**ASSIGNED TASK:**
Copy the data exactly. Images are the one exception.

**DATA EXTRACTS:**
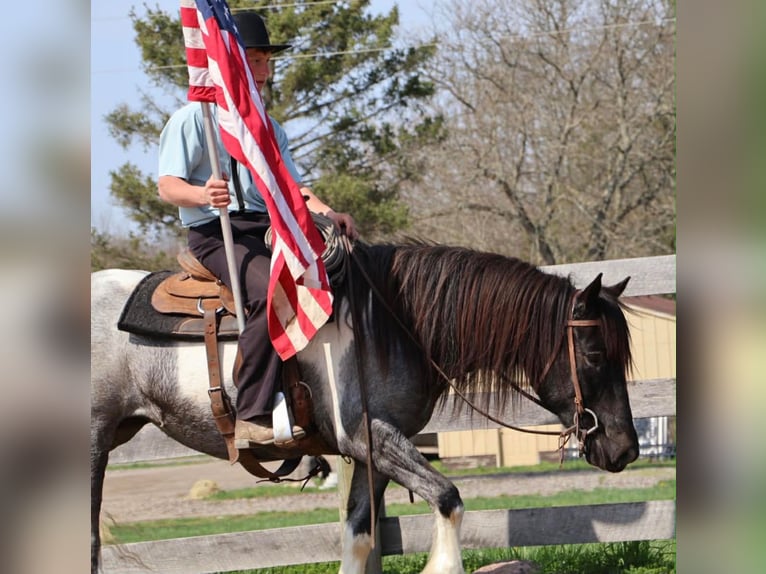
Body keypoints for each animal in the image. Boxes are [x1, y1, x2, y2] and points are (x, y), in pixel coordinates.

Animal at [90, 242, 639, 574]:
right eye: (595, 354)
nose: (626, 450)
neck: (394, 325)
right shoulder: (367, 436)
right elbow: (449, 499)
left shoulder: (374, 453)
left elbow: (358, 532)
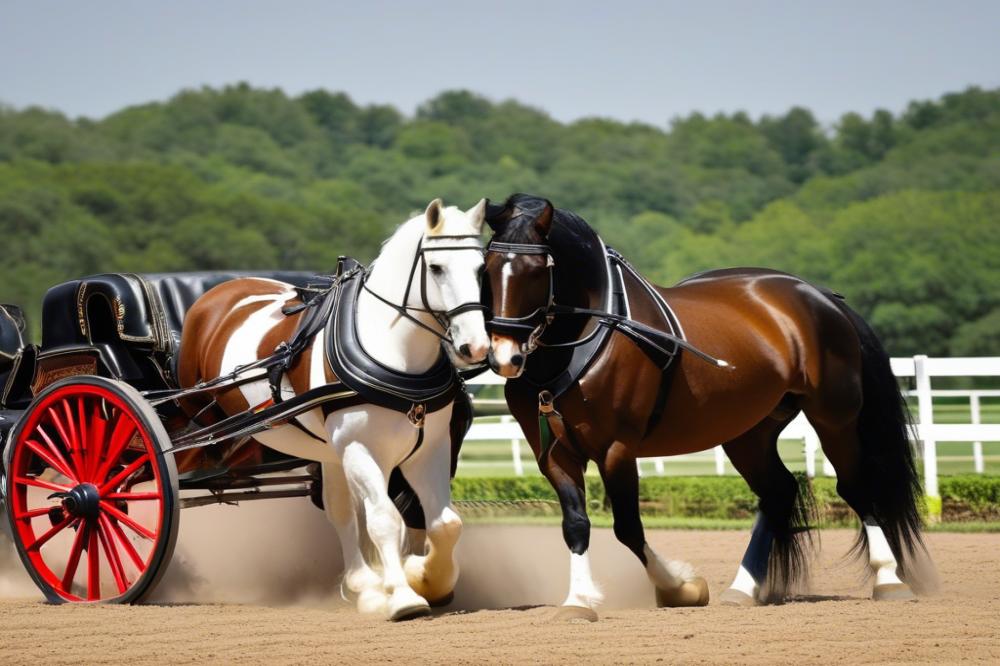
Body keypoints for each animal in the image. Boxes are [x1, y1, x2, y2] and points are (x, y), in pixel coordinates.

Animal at [180, 197, 492, 616]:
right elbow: (384, 519)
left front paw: (427, 578)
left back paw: (366, 586)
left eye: (480, 268)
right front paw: (404, 595)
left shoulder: (428, 449)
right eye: (437, 267)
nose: (475, 347)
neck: (393, 351)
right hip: (196, 418)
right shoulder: (360, 448)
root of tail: (223, 290)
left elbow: (445, 523)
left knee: (340, 511)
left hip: (329, 451)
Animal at [482, 192, 928, 616]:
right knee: (779, 492)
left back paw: (889, 579)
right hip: (749, 432)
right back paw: (743, 589)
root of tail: (820, 296)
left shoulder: (617, 449)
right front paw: (578, 600)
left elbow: (628, 527)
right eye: (486, 267)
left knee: (854, 487)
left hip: (833, 417)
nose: (504, 356)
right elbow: (575, 524)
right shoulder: (553, 454)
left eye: (537, 270)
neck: (583, 338)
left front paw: (680, 587)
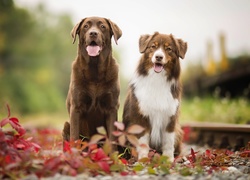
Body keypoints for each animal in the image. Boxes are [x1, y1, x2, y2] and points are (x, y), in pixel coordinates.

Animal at [122, 31, 187, 161]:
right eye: (153, 46)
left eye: (168, 49)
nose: (158, 57)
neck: (157, 79)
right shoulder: (141, 117)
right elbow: (143, 142)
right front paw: (143, 159)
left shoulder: (170, 118)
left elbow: (168, 142)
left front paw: (168, 160)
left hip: (178, 130)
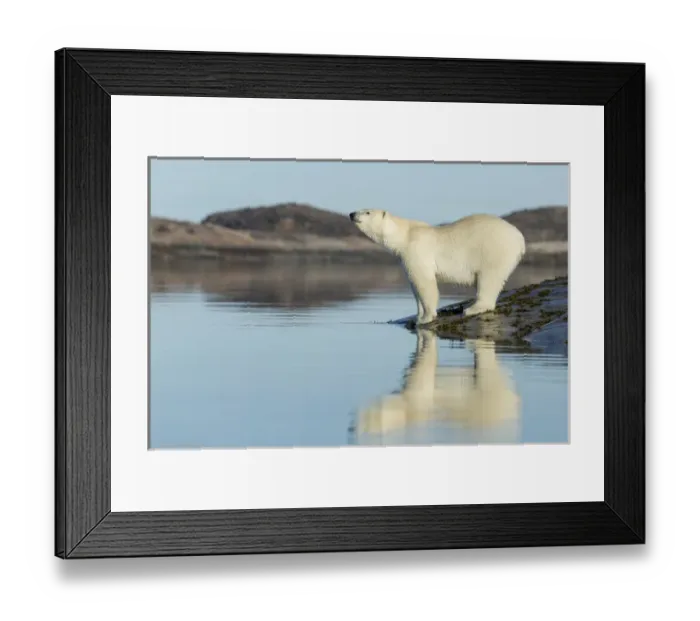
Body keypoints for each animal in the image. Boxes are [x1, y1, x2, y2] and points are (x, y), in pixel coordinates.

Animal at [350, 210, 526, 325]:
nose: (352, 214)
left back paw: (472, 308)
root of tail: (520, 239)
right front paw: (418, 317)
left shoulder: (417, 249)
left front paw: (427, 317)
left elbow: (424, 283)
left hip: (494, 249)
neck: (405, 235)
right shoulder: (404, 257)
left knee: (489, 277)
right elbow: (415, 286)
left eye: (367, 212)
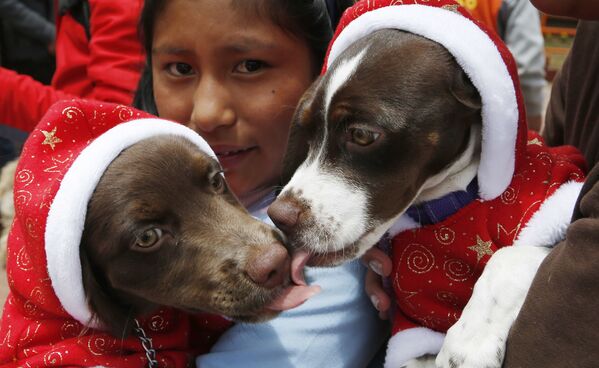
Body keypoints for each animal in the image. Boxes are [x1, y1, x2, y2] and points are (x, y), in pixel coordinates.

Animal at [268, 1, 584, 366]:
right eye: (306, 130)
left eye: (362, 135)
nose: (279, 218)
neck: (448, 207)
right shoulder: (415, 330)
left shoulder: (556, 203)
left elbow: (508, 256)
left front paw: (468, 344)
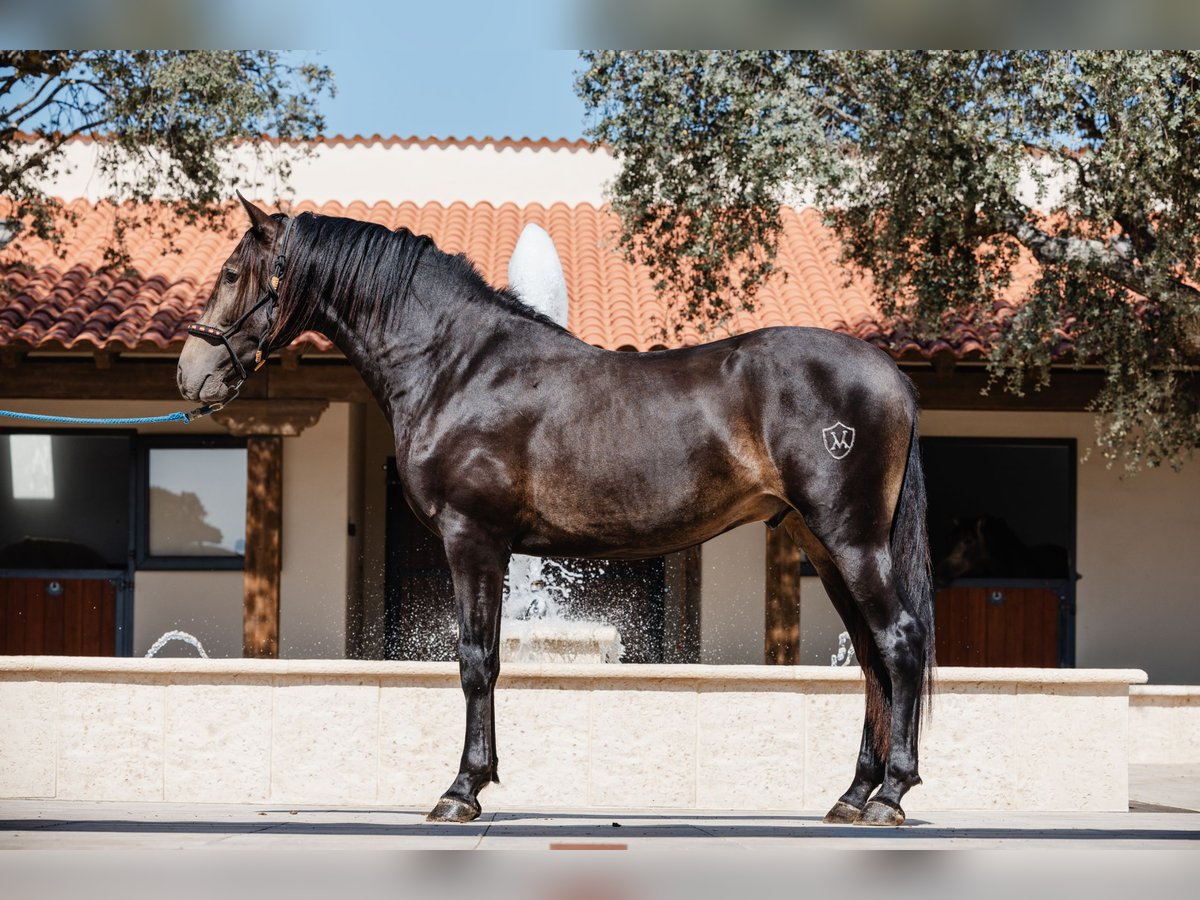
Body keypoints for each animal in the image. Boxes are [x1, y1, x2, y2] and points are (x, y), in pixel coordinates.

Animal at [177, 196, 936, 830]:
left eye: (233, 272)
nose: (191, 375)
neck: (456, 365)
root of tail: (890, 374)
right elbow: (485, 659)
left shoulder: (473, 540)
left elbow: (476, 660)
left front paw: (462, 791)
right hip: (823, 546)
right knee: (872, 657)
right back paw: (852, 795)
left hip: (853, 541)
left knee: (898, 641)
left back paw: (891, 795)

**RESULT:**
Body keypoints for each animal in the image. Boxes are [x1, y1, x2, y2] and points are (x, y), in pixel coordinates.

Animal at [90, 242, 639, 574]:
right eye: (595, 354)
nose: (626, 450)
neck: (394, 325)
right shoulder: (367, 436)
right elbow: (449, 499)
left shoulder: (374, 453)
left elbow: (358, 532)
Body keypoints for each animal in the image. Boxes are [x1, y1, x2, y2] and points are (x, y), in pixel coordinates.

Animal at [180, 197, 492, 616]:
right elbow: (384, 519)
left front paw: (427, 578)
left back paw: (366, 586)
left eye: (480, 268)
right front paw: (404, 595)
left shoulder: (428, 449)
right eye: (437, 267)
nose: (475, 347)
neck: (393, 351)
right hip: (196, 418)
right shoulder: (360, 448)
root of tail: (223, 290)
left elbow: (445, 523)
left knee: (340, 511)
left hip: (329, 451)
Animal at [482, 192, 928, 616]:
right knee: (779, 492)
left back paw: (889, 579)
right hip: (749, 432)
right back paw: (743, 589)
root of tail: (820, 296)
left shoulder: (617, 449)
right front paw: (578, 600)
left elbow: (628, 527)
right eye: (486, 267)
left knee: (854, 487)
left hip: (833, 417)
nose: (504, 356)
right elbow: (575, 524)
right shoulder: (553, 454)
left eye: (537, 270)
neck: (583, 338)
left front paw: (680, 587)
Body keypoints for each animal in the image. Boxes are [x1, y1, x2, y2] and points are (x, y), in pixel coordinates.

Animal at [122, 31, 187, 161]:
right eye: (153, 46)
left eye: (168, 49)
nose: (158, 57)
neck: (157, 79)
right shoulder: (141, 117)
right elbow: (143, 142)
right front paw: (143, 159)
left shoulder: (170, 118)
left elbow: (168, 142)
left front paw: (168, 160)
left hip: (178, 130)
Body keypoints for each animal in the image. Boxes are [x1, y1, x2, y2] and points are (x, y), in pixel coordinates.

Animal at [350, 210, 526, 325]:
nose: (352, 214)
left back paw: (472, 308)
root of tail: (520, 239)
right front paw: (418, 317)
left shoulder: (417, 249)
left front paw: (427, 317)
left elbow: (424, 283)
left hip: (494, 249)
neck: (405, 235)
right shoulder: (404, 257)
left knee: (489, 277)
right elbow: (415, 286)
left eye: (367, 212)
Body keypoints for each animal in the image. Boxes are [x1, y1, x2, y2] and points are (x, y), in pixel coordinates.

Animal at [268, 1, 584, 366]:
right eye: (306, 130)
left eye: (362, 135)
nose: (279, 218)
neck: (448, 207)
right shoulder: (415, 330)
left shoulder: (556, 203)
left elbow: (508, 256)
left front paw: (468, 344)
Body keypoints for each animal in the image. Boxes are [x1, y1, x2, y2] and points are (x, y), in pixel coordinates.

Animal at [177, 196, 936, 830]:
left eye: (233, 272)
nose: (191, 375)
neck: (456, 365)
root of tail: (890, 374)
right elbow: (485, 659)
left shoulder: (473, 540)
left elbow: (476, 660)
left front paw: (462, 791)
right hip: (823, 546)
right knee: (872, 657)
right back paw: (852, 795)
left hip: (853, 541)
left knee: (898, 641)
left back paw: (891, 795)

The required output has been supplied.